HBA has continued its activities, and you are now organizing online events and seminars. Do you have any indications that the situation in 2021 will improve and that we will return to the old way?
Generally, we believe that next year will not be much different from this one, since it has been announced that the coronavirus vaccine will not be in use until 2022, at least as far as the healthy part of the population is concerned. The HBA has adjusted its strategic plan to current conditions so that it can improve its services and adapt them primarily to the needs of its members, but also to the needs of Greek entrepreneurs interested in the Serbian market during the Covid-19 pandemic. It is clear that segments that have to be addressed to a greater extent are those related to information sharing. Our plans for 2021 are aimed at conducting information seminars, panels and presentations for different sizes and types of companies, providing refined information on certain topics and guidelines on investment and financial opportunities in the country, and, of course, enhancing the existing ongoing dialogue between the association and system’s institutions in Serbia and Greece.

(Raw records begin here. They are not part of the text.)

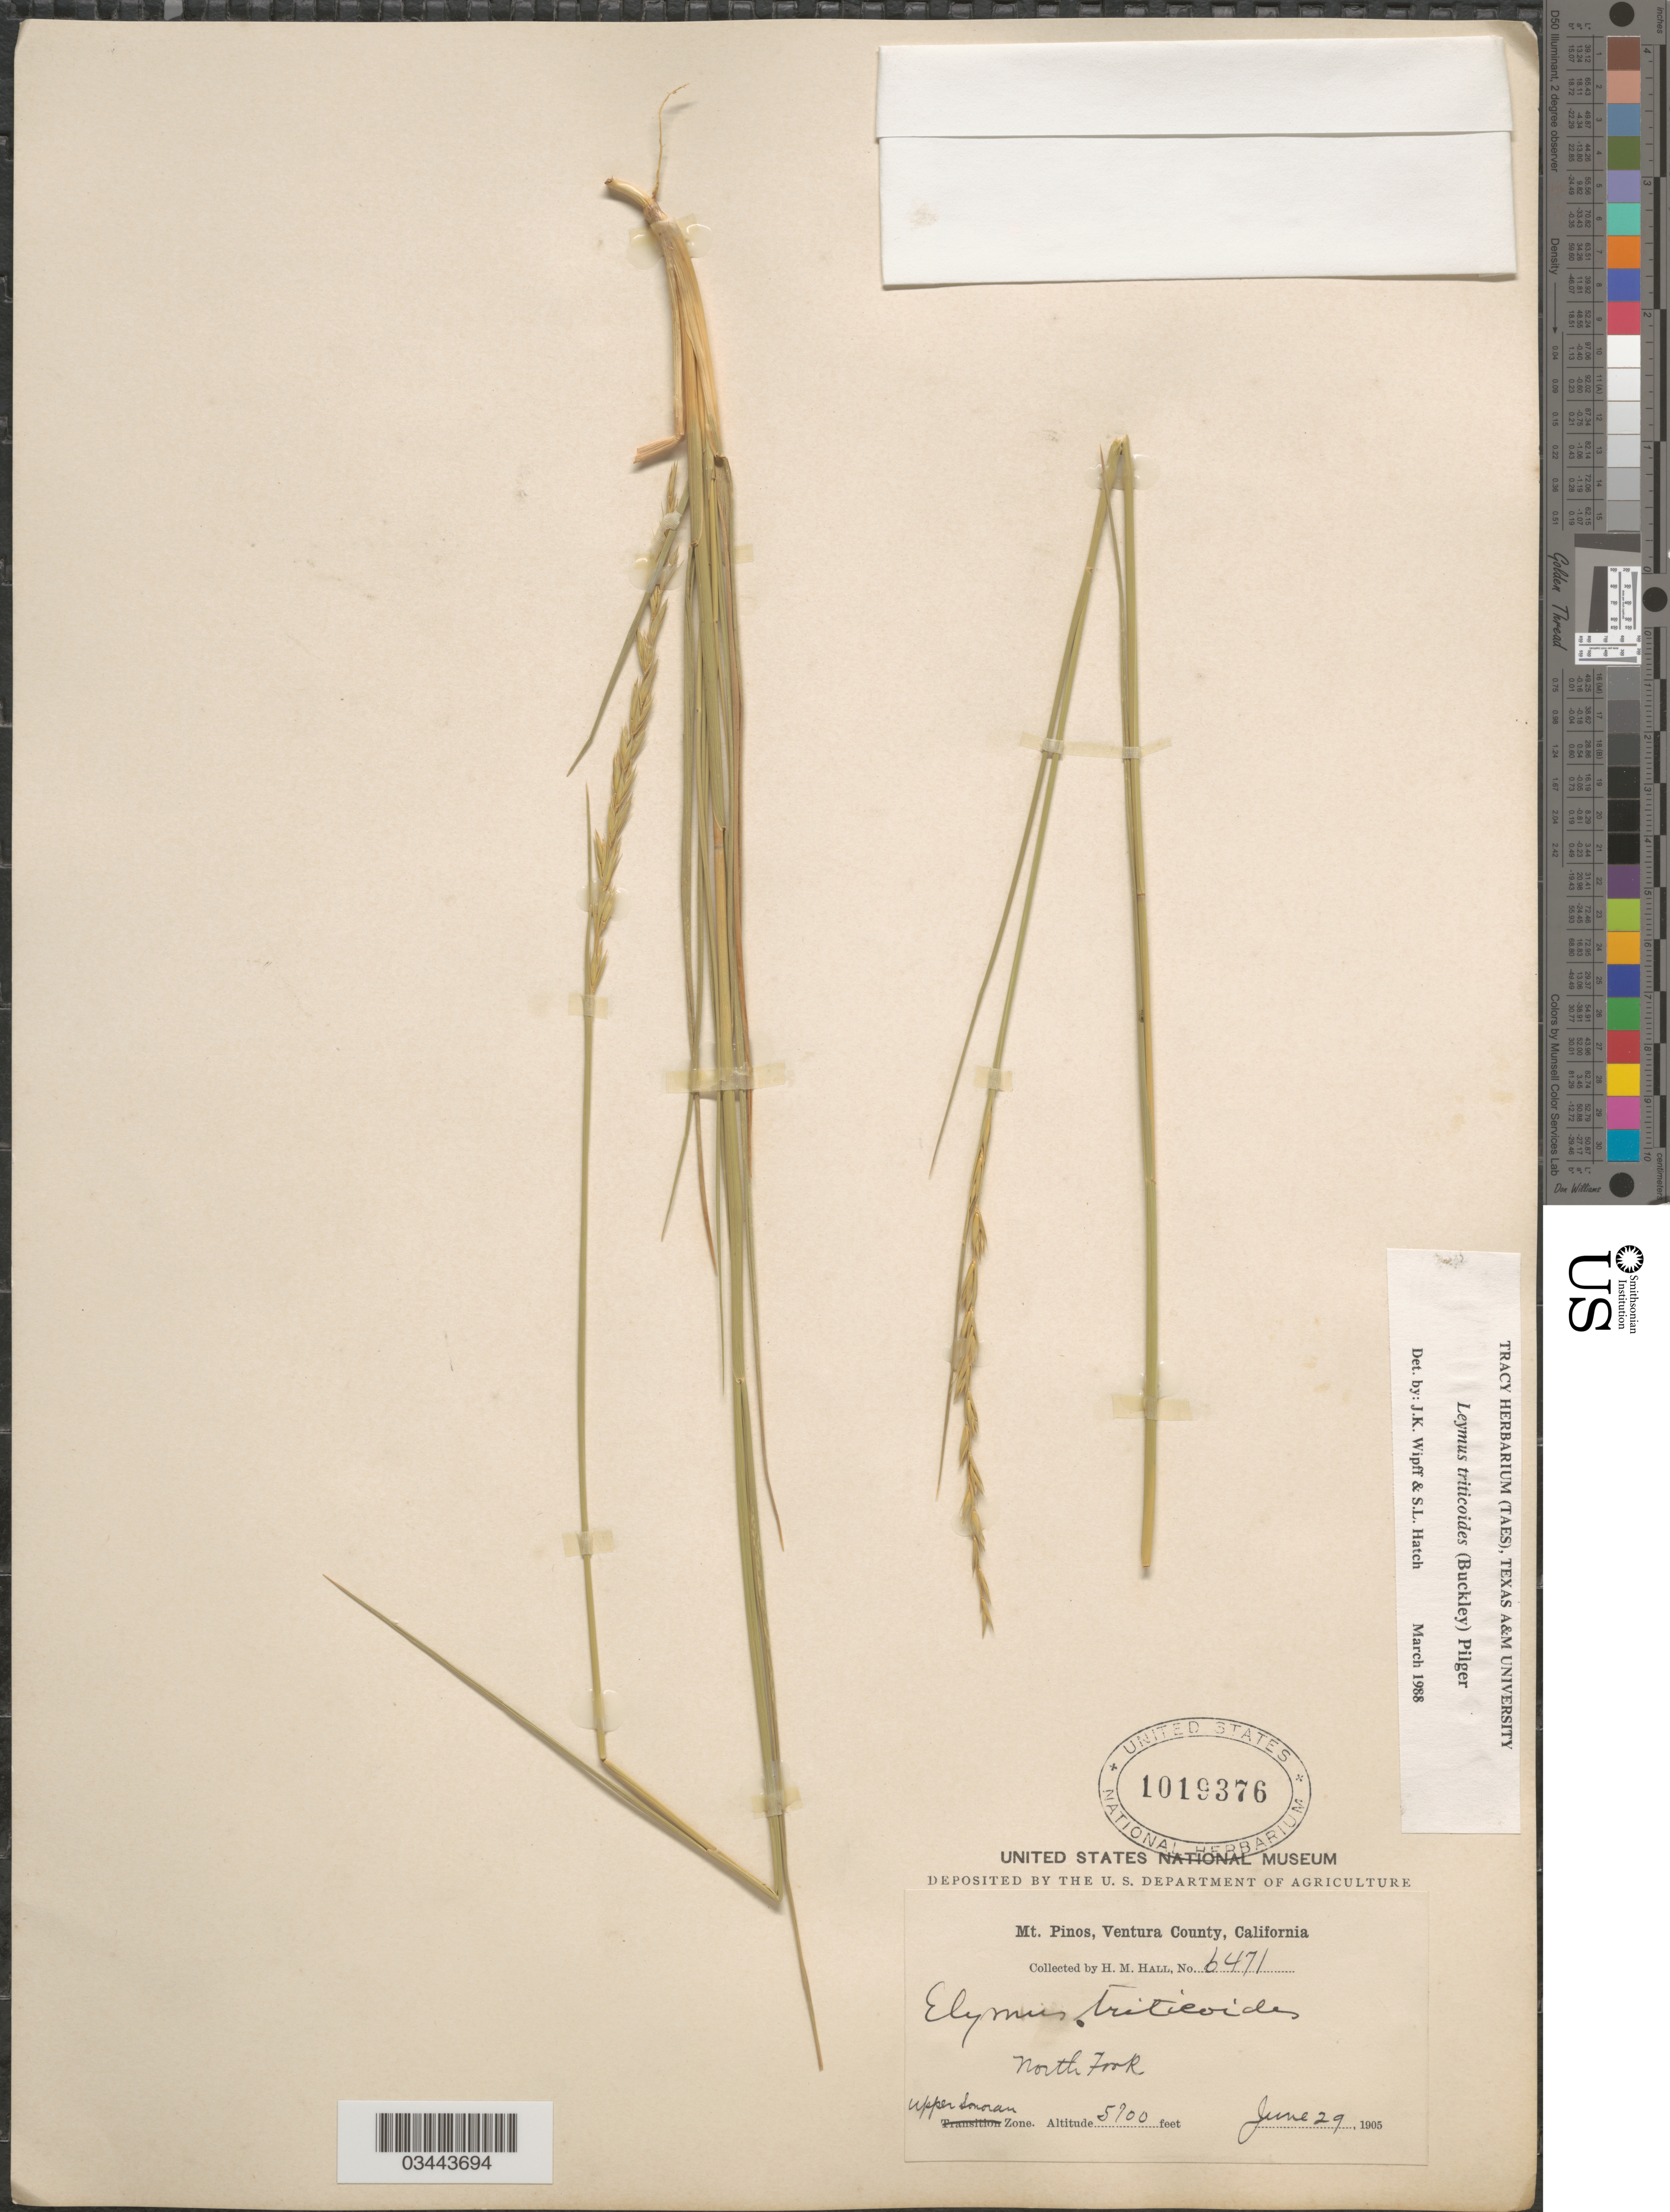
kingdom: Plantae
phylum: Tracheophyta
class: Liliopsida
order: Poales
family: Poaceae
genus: Leymus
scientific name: Leymus triticoides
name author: (Buckley) Pilg.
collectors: H. M. Hall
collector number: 6471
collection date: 1905-06-29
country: United States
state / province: California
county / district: Ventura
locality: Mt. Pinos, Ventura County. North Fork. Upper Sonoran Zone.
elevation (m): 1737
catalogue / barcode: US 1019376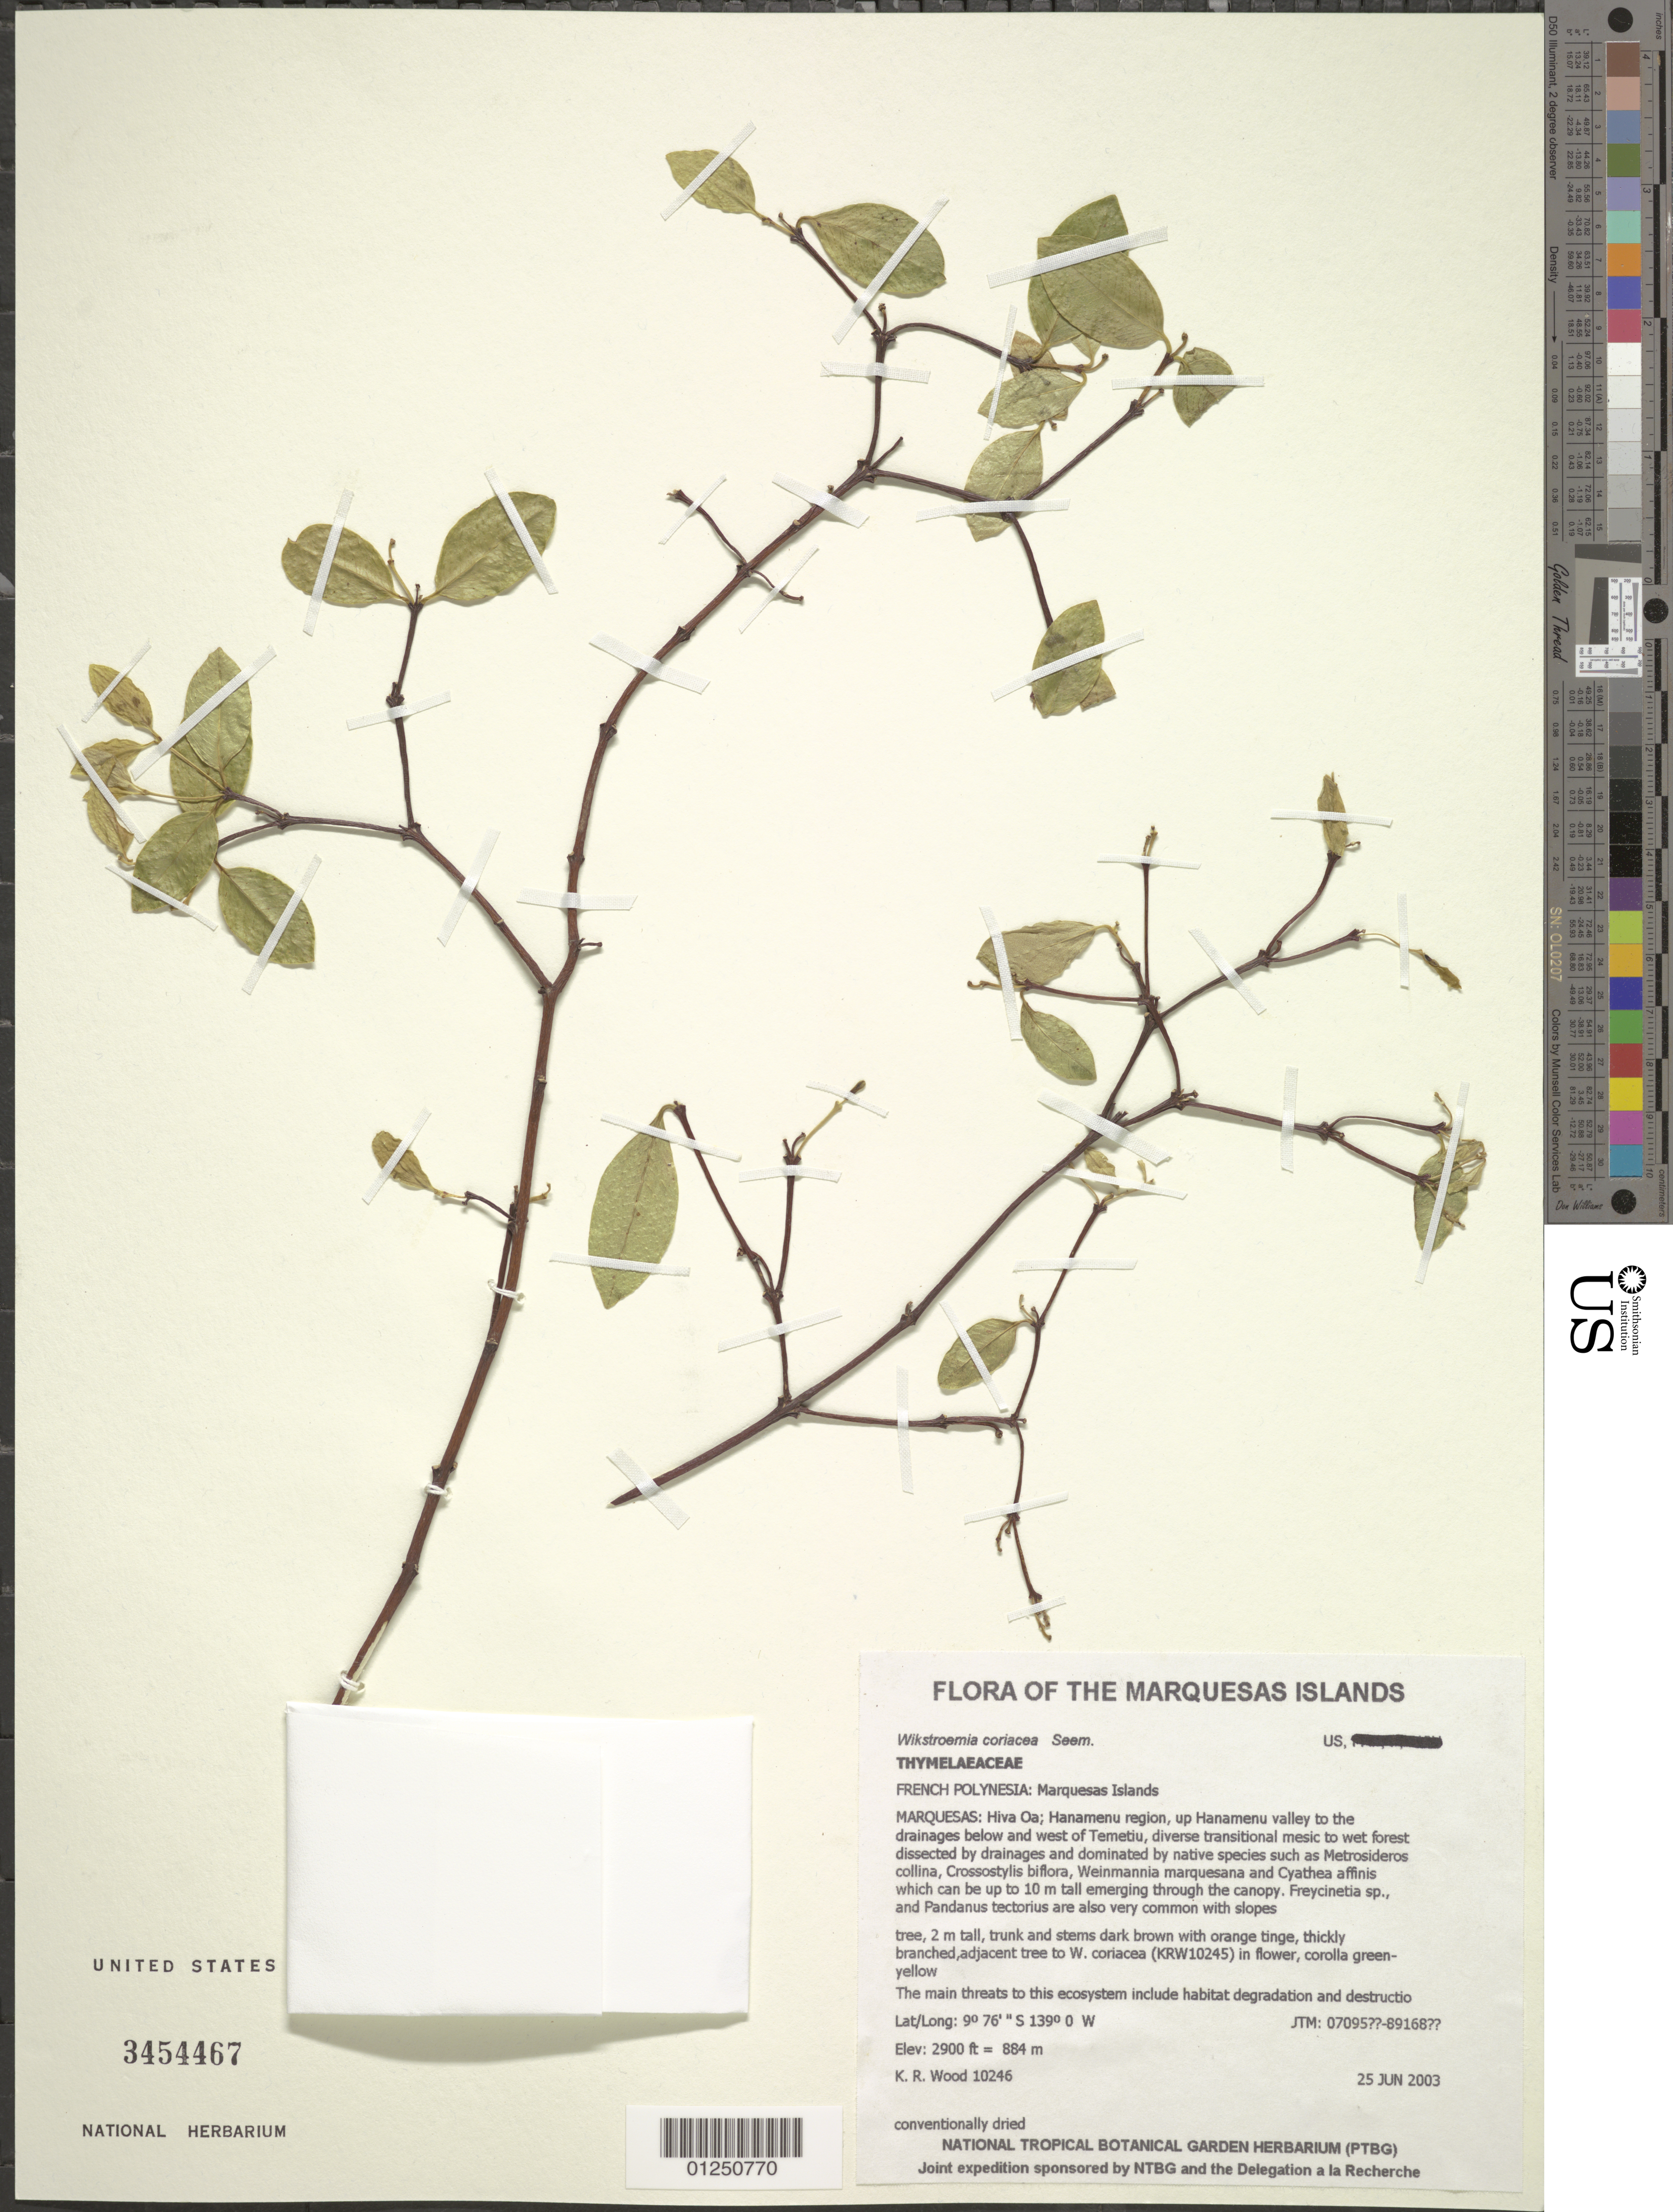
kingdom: Plantae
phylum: Tracheophyta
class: Magnoliopsida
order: Malvales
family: Thymelaeaceae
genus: Wikstroemia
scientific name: Wikstroemia coriacea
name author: Seem.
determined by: Lorence, David H., (PTBG), National Tropical Botanical Garden (UNITED STATES)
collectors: K. R. Wood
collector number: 10246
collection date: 2003-06-25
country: French Polynesia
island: Hiva Oa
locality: Hanamenu region, up Hanamenu valley to the drainages below and west of Temetiu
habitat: Diverse transitional mesic to wet forest dissected by drainages. Upper slope, W aspect, moderate slope, scattered, mesic to wet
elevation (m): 884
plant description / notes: Habitat degradation and destruction by feral pigs, catastrophic extinction through environmental events, predation by rats that eat seeds, competition with non-native plant taxa such as, Ageratum conyzoides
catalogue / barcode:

The HBA will certainly continue searching for new opportunities for business cooperation between the two parties and working on improving the current cooperation. As our countries have been recording better results in bilateral cooperation year-on-year, the HBA will provide all kinds of assistance within its capabilities to overcome obstacles. That is why we will boost activities aimed at better acquainting our members with the Serbian legislation, the market and the opportunities for its utilization. We strongly believe that the time has come for Greece and Serbia to make a greater effort by joining forces to overcome problems that hamper their truly great economic potential.
How important is it to be socially responsible in times of crisis and to contribute to the community?
This difficult time, if nothing else, brought a new dimension to the term “social responsibility”, both on the private and business level. Corporate social responsibility has become an integral part since companies today are expected to be continuing commitment in protecting the quality of life of the workforce and their families, as well as of the local community and society. We, as representatives of the HBA, are very glad that all our members have shown support to initiatives and activities that contributed to strengthening the traditionally friendly relations between Greece and Serbia, such as recent donations to the Serbian health care system.